Southern Mutual Investment Corp. v. Thornton

Evans, Judge.

Carlton E. Dabney, Jr. gave a loan deed on lands in DeKalb County to Southern Mutual Investment Corp. Later, Dabney sold this property to Calvin C. Thornton, without having paid off the above loan. Southern Mutual Investment Corp. then advertised the lands for sale under its power of sale, in order to secure payment of the above loan; and on the day following the first advertisement Southern Mutual Investment Corp. filed a petition for receivership as to Calvin C. Thornton and the aforementioned lands. The advertisement continued and the lands were sold. A receiver was appointed; Thornton appealed to the Supreme Court of Georgia, where his appeal was declared to be moot because the property had been sold and no purpose would be served in ruling on same. Thornton v. Southern Mutual Inv. Co., 231 Ga. 36 (200 SE2d 126).

On April 24, 1973, Southern Mutual brought the present action to confirm the sale, naming Thornton as defendant, and alleged that it had purchased the property for its true market value of $20,000.00, and alleged that this amount was insufficient to pay the indebtedness due. Exhibits attached show that the indebtedness was more than $31,000. Defendant answered, and alleged that no claim was set forth, and set forth certain specific reasons as to the failure to set forth a claim, including those reasons set forth in the trial judge’s final order in the case.

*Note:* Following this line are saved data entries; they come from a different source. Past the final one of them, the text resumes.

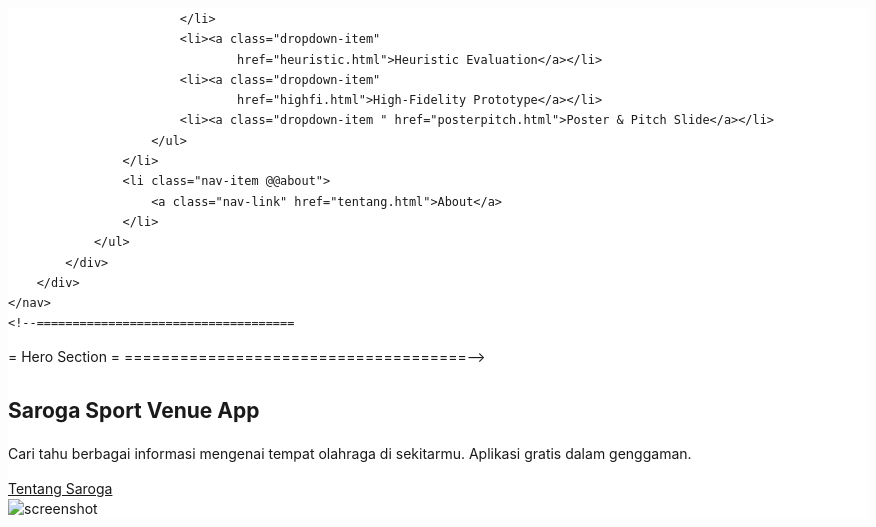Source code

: 							</li>
							<li><a class="dropdown-item"
									href="heuristic.html">Heuristic Evaluation</a></li>
							<li><a class="dropdown-item"
									href="highfi.html">High-Fidelity Prototype</a></li>
							<li><a class="dropdown-item " href="posterpitch.html">Poster & Pitch Slide</a></li>
						</ul>
					</li>
					<li class="nav-item @@about">
						<a class="nav-link" href="tentang.html">About</a>
					</li>
				</ul>
			</div>
		</div>
	</nav>
	<!--====================================
=            Hero Section            =
=====================================-->
	<section class="section gradient-banner">
		<div class="shapes-container">
			<div class="shape" data-aos="fade-down-left" data-aos-duration="1500" data-aos-delay="100"></div>
			<div class="shape" data-aos="fade-down" data-aos-duration="1000" data-aos-delay="100"></div>
			<div class="shape" data-aos="fade-up-right" data-aos-duration="1000" data-aos-delay="200"></div>
			<div class="shape" data-aos="fade-up" data-aos-duration="1000" data-aos-delay="200"></div>
			<div class="shape" data-aos="fade-down-left" data-aos-duration="1000" data-aos-delay="100"></div>
			<div class="shape" data-aos="fade-down-left" data-aos-duration="1000" data-aos-delay="100"></div>
			<div class="shape" data-aos="zoom-in" data-aos-duration="1000" data-aos-delay="300"></div>
			<div class="shape" data-aos="fade-down-right" data-aos-duration="500" data-aos-delay="200"></div>
			<div class="shape" data-aos="fade-down-right" data-aos-duration="500" data-aos-delay="100"></div>
			<div class="shape" data-aos="zoom-out" data-aos-duration="2000" data-aos-delay="500"></div>
			<div class="shape" data-aos="fade-up-right" data-aos-duration="500" data-aos-delay="200"></div>
			<div class="shape" data-aos="fade-down-left" data-aos-duration="500" data-aos-delay="100"></div>
			<div class="shape" data-aos="fade-up" data-aos-duration="500" data-aos-delay="0"></div>
			<div class="shape" data-aos="fade-down" data-aos-duration="500" data-aos-delay="0"></div>
			<div class="shape" data-aos="fade-up-right" data-aos-duration="500" data-aos-delay="100"></div>
			<div class="shape" data-aos="fade-down-left" data-aos-duration="500" data-aos-delay="0"></div>
		</div>
		<div class="container">
			<div class="row align-items-center">
				<div class="col-md-6 order-2 order-md-1 text-center text-md-left">
					<h1 class="text-white font-weight-bold mb-4">Saroga Sport Venue App</h1>
					<p class="text-white mb-5">Cari tahu berbagai informasi mengenai tempat olahraga di sekitarmu.
						Aplikasi gratis dalam genggaman.</p>
					<a href="tentang.html" class="btn btn-main-md">Tentang Saroga</a>
				</div>
				<div class="col-md-6 text-center order-1 order-md-2">
					<img class="img-fluid" src="../static/home/images/mobile-2.png" alt="screenshot"
						style="width: 440px; height: auto;">
				</div>
			</div>
		</div>
	</section>
	<!--====  End of Hero Section  ====-->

The motion to confirm the sale came on for hearing, and defendant’s motion to strike and dismiss said motion was sustained for the following reasons: No proper notice of sale had been given to defendant as required by Code § 39-1101, although he was then in possession of the property; plaintiff knew Thornton was the debtor; and that the receiver had not been formally or officially discharged, and had not been served as a party to motion or application to confirm the sale. Plaintiff appeals. Held:

1. To conduct a valid sale of real estate under power contained in a deed to secure debt, the sale, "shall be *766advertised and conducted at the time and place and in the usual manner of sheriffs sale in the county in which real estate ... is located.” Code Ann. § 67-1506 (Ga. L. 1935, p. 381). No notice beyond that required by law (the advertisement) and the contract is necessary, and there is no denial of due process of law because no hearing is required before sale. Ruff v. Lee, 230 Ga. 426 (197 SE2d 376).

2. As there is no plaintiff and no defendant in a sale conducted under power contained in a security deed, it is not necessary to name such parties in the legal advertisement. Nor does the law require the advertisement to name the persons in possession.

The loan deed in this case provided that "all other notice [except advertisement] being hereby waived by grantor,” and "all obligations herein imposed on the grantor shall extend to and include grantor’s . . . successors and assigns.” The term "grantor” as used herein included successors and assigns of Dabney; and of course, the successors and assigns of the grantor included Thornton. The loan deed’s sole requirement as to notice was that of advertisement of the sale in the newspaper of the county as provided for in Code § 39-1101. Consequently, as said advertisement was properly and regularly made, no further notice was required.

3. The statute as to confirmation of a sale is in derogation of common law and must be strictly construed and followed. First National Bank v. Kunes, 128 Ga. App. 565 (197 SE2d 446).

4. The new Civil Practice Act controls all pleadings and authorizes the addition of new parties, including plaintiff, defendant, or third-party plaintiffs or defendants. Indeed, in Code Ann. § 81A-121 (§ 21, CPA; Ga. L. 1966, pp. 609, 632), other parties may be added on motion of any party or by order of the court of its own initiative at any stage of the action.

Accordingly, if other parties are necessary, such as the receiver, they may be made and served; but this would not authorize dismissal of the application for confirmation of the sale.

5. Whether or not the sale of the realty might have *767been affected adversely because same was under a receivership, which might have caused prospective purchasers to question the title to the property, remains for determination by a jury. Plainville Brick Co. v. Williams, 170 Ga. 75 (2, 3) (152 SE 85); Henderson v. Willis, 160 Ga. 638, 646 (128 SE 807).

Argued March 6, 1974 Decided April 9, 1974 Rehearing denied May 10, 1974 Smith, Cohen, Ringel, Kohler, Martin & Lowe, J. Arthur Mozley, Robert W. Beynart, for appellant. Lipshutz, Macey, Zusmann & Sikes, Charles C. Pritchard, for appellee.

6. The court erred in dismissing the petition.

Judgment reversed.

Eberhardt, P. J., and Pannell, J., concur.